• WHAT IS BEING ASKED
Report every line in the records below that holds the word "equazione".

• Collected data
□ □ □ □

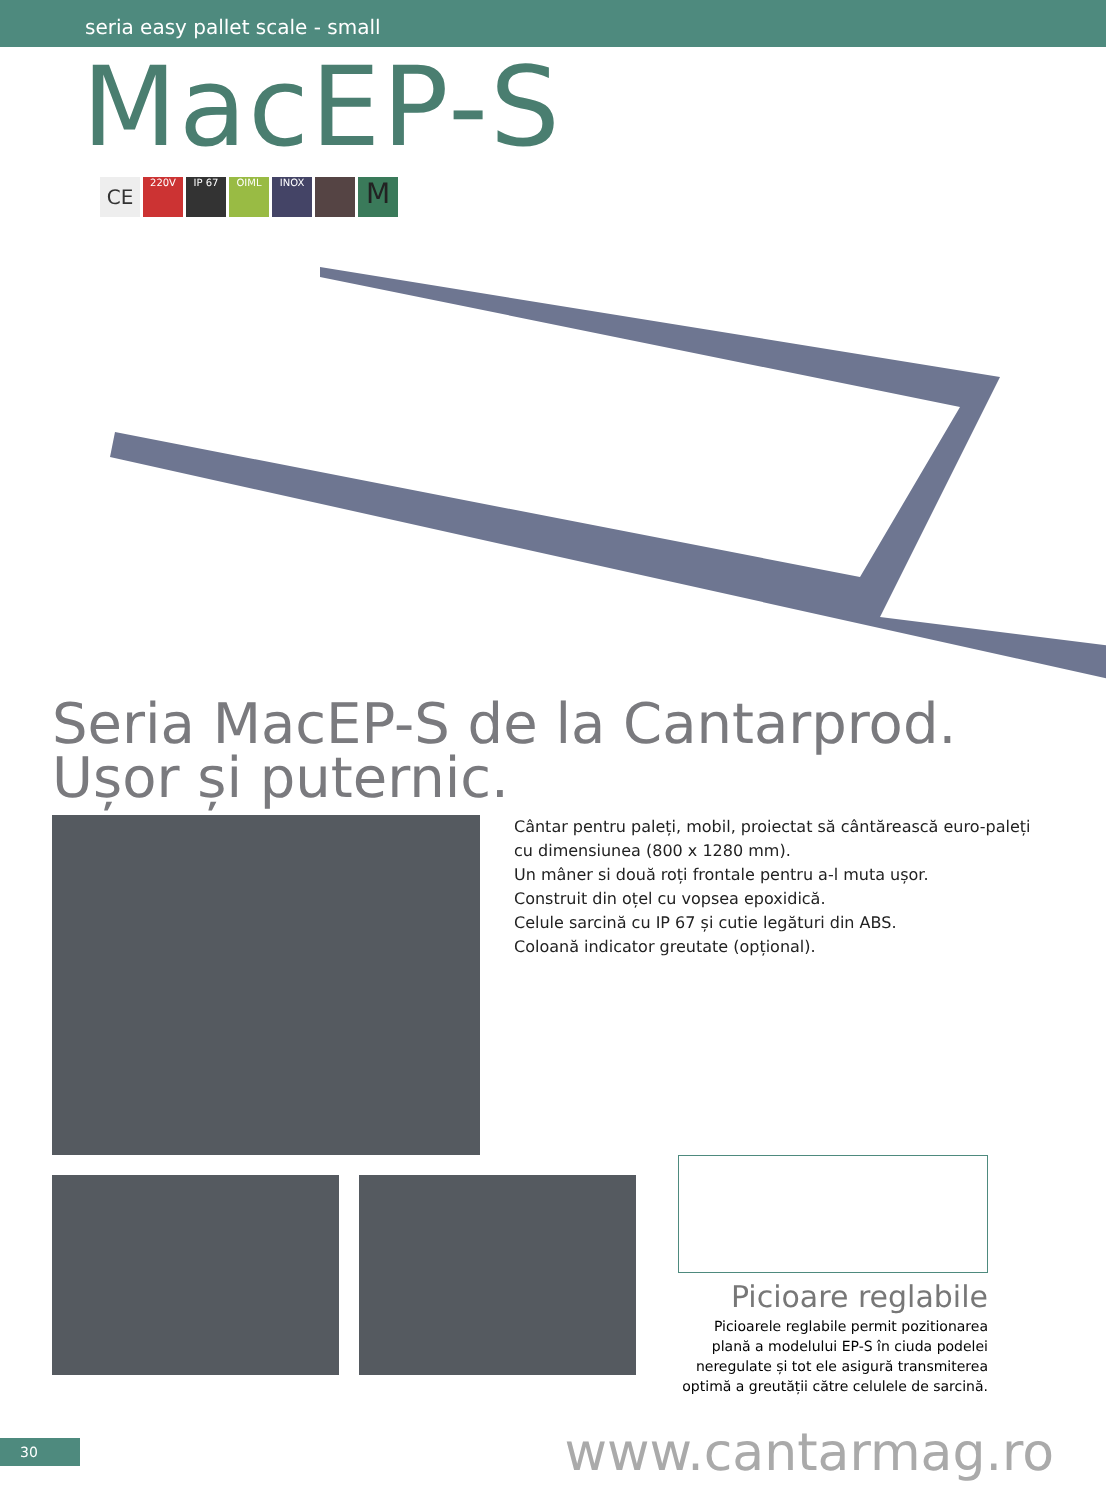seria easy pallet scale - small
MacEP-S
CE 220V IP 67 OIML INOX M
Seria MacEP-S de la Cantarprod.
Ușor și puternic.
Cântar pentru paleți, mobil, proiectat să cântărească euro-paleți
cu dimensiunea (800 x 1280 mm).
Un mâner si două roți frontale pentru a-l muta ușor.
Construit din oțel cu vopsea epoxidică.
Celule sarcină cu IP 67 și cutie legături din ABS.
Coloană indicator greutate (opțional).
Picioare reglabile
Picioarele reglabile permit pozitionarea plană a modelului EP-S în ciuda podelei neregulate și tot ele asigură transmiterea optimă a greutății către celulele de sarcină.
30
www.cantarmag.ro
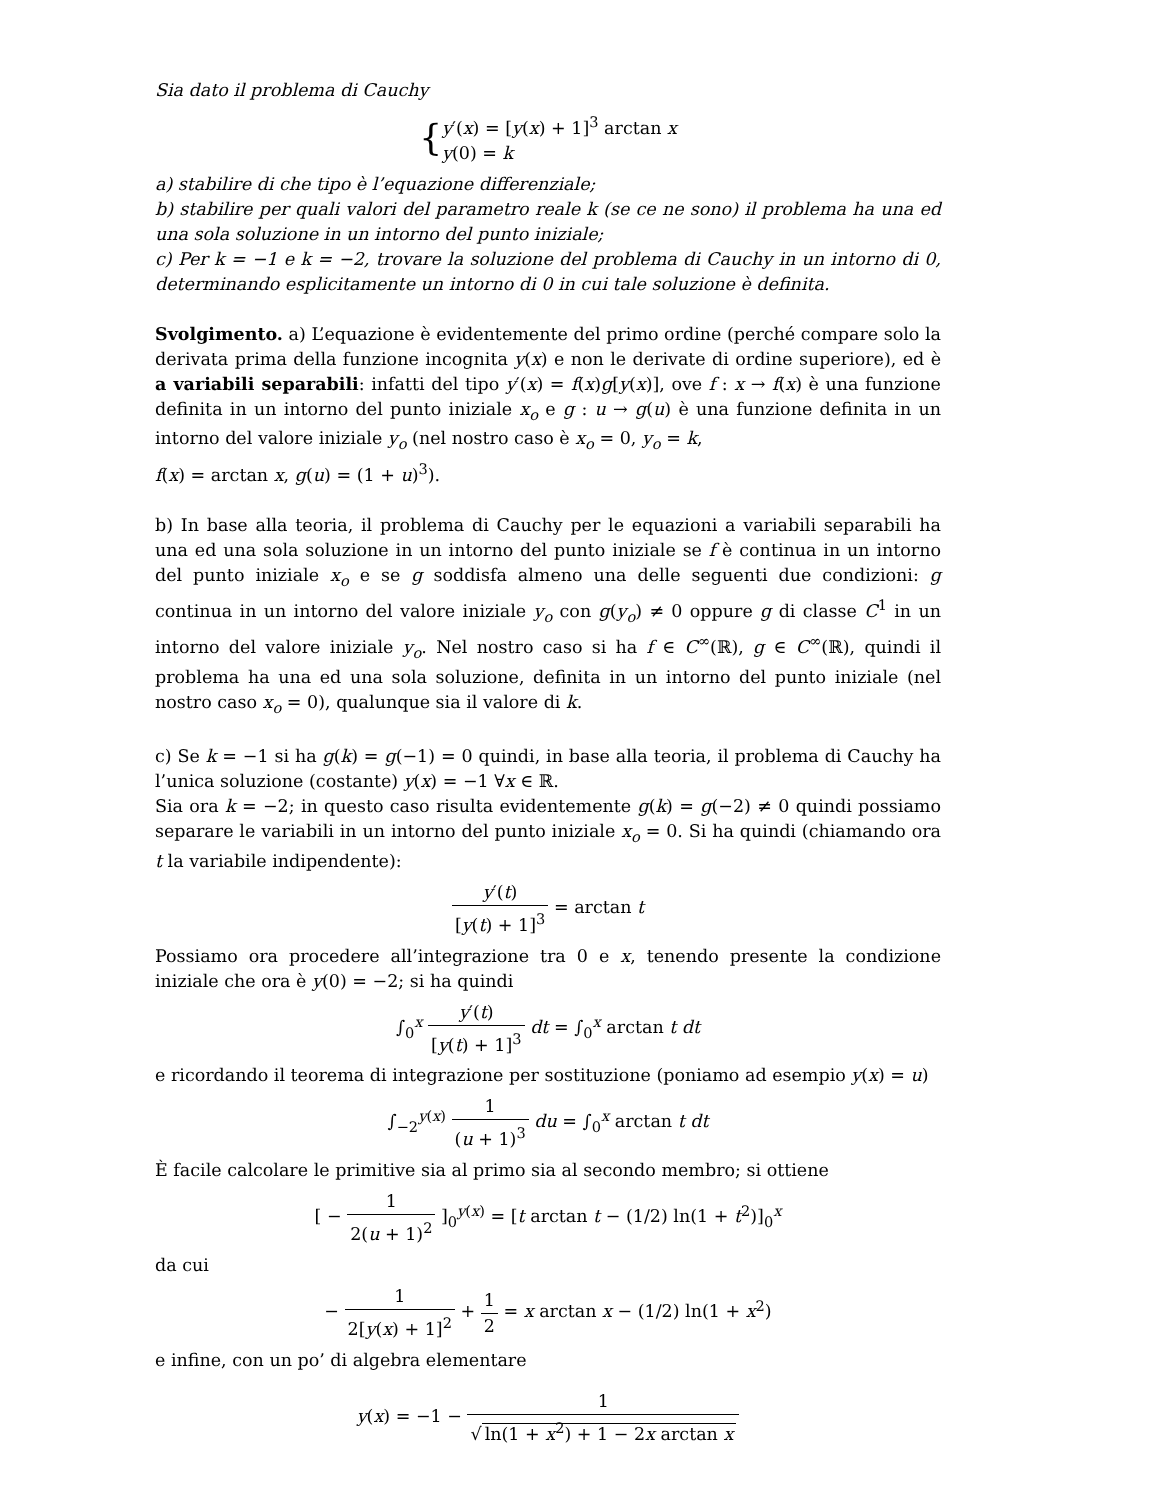Sia dato il problema di Cauchy
{y′(x) = [y(x) + 1]<sup>3</sup> arctan x
y(0) = k
a) stabilire di che tipo è l’equazione differenziale;
b) stabilire per quali valori del parametro reale k (se ce ne sono) il problema ha una ed una sola soluzione in un intorno del punto iniziale;
c) Per k = −1 e k = −2, trovare la soluzione del problema di Cauchy in un intorno di 0, determinando esplicitamente un intorno di 0 in cui tale soluzione è definita.
Svolgimento. a) L’equazione è evidentemente del primo ordine (perché compare solo la derivata prima della funzione incognita y(x) e non le derivate di ordine superiore), ed è a variabili separabili: infatti del tipo y′(x) = f(x)g[y(x)], ove f : x → f(x) è una funzione definita in un intorno del punto iniziale x<sub>o</sub> e g : u → g(u) è una funzione definita in un intorno del valore iniziale y<sub>o</sub> (nel nostro caso è x<sub>o</sub> = 0, y<sub>o</sub> = k,
f(x) = arctan x, g(u) = (1 + u)<sup>3</sup>).
b) In base alla teoria, il problema di Cauchy per le equazioni a variabili separabili ha una ed una sola soluzione in un intorno del punto iniziale se f è continua in un intorno del punto iniziale x<sub>o</sub> e se g soddisfa almeno una delle seguenti due condizioni: g continua in un intorno del valore iniziale y<sub>o</sub> con g(y<sub>o</sub>) ≠ 0 oppure g di classe C<sup>1</sup> in un intorno del valore iniziale y<sub>o</sub>. Nel nostro caso si ha f ∈ C<sup>∞</sup>(ℝ), g ∈ C<sup>∞</sup>(ℝ), quindi il problema ha una ed una sola soluzione, definita in un intorno del punto iniziale (nel nostro caso x<sub>o</sub> = 0), qualunque sia il valore di k.
c) Se k = −1 si ha g(k) = g(−1) = 0 quindi, in base alla teoria, il problema di Cauchy ha l’unica soluzione (costante) y(x) = −1 ∀x ∈ ℝ.
Sia ora k = −2; in questo caso risulta evidentemente g(k) = g(−2) ≠ 0 quindi possiamo separare le variabili in un intorno del punto iniziale x<sub>o</sub> = 0. Si ha quindi (chiamando ora t la variabile indipendente):
y′(t) [y(t) + 1]<sup>3</sup> = arctan t
Possiamo ora procedere all’integrazione tra 0 e x, tenendo presente la condizione iniziale che ora è y(0) = −2; si ha quindi
∫<sub>0</sub><sup>x</sup> y′(t) [y(t) + 1]<sup>3</sup> dt = ∫<sub>0</sub><sup>x</sup> arctan t dt
e ricordando il teorema di integrazione per sostituzione (poniamo ad esempio y(x) = u)
∫<sub>−2</sub><sup>y(x)</sup> 1 (u + 1)<sup>3</sup> du = ∫<sub>0</sub><sup>x</sup> arctan t dt
È facile calcolare le primitive sia al primo sia al secondo membro; si ottiene
[ − 1 2(u + 1)<sup>2</sup> ]<sub>0</sub><sup>y(x)</sup> = [t arctan t − (1/2) ln(1 + t<sup>2</sup>)]<sub>0</sub><sup>x</sup>
da cui
− 1 2[y(x) + 1]<sup>2</sup> + 1 2 = x arctan x − (1/2) ln(1 + x<sup>2</sup>)
e infine, con un po’ di algebra elementare
y(x) = −1 − 1 √ ln(1 + x<sup>2</sup>) + 1 − 2x arctan x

□ □ □ □

• TASK OUTPUT
a) stabilire di che tipo è l’equazione differenziale;
Svolgimento. a) L’equazione è evidentemente del primo ordine (perché compare solo la derivata prima della funzione incognita y(x) e non le derivate di ordine superiore), ed è a variabili separabili: infatti del tipo y′(x) = f(x)g[y(x)], ove f : x → f(x) è una funzione definita in un intorno del punto iniziale x<sub>o</sub> e g : u → g(u) è una funzione definita in un intorno del valore iniziale y<sub>o</sub> (nel nostro caso è x<sub>o</sub> = 0, y<sub>o</sub> = k,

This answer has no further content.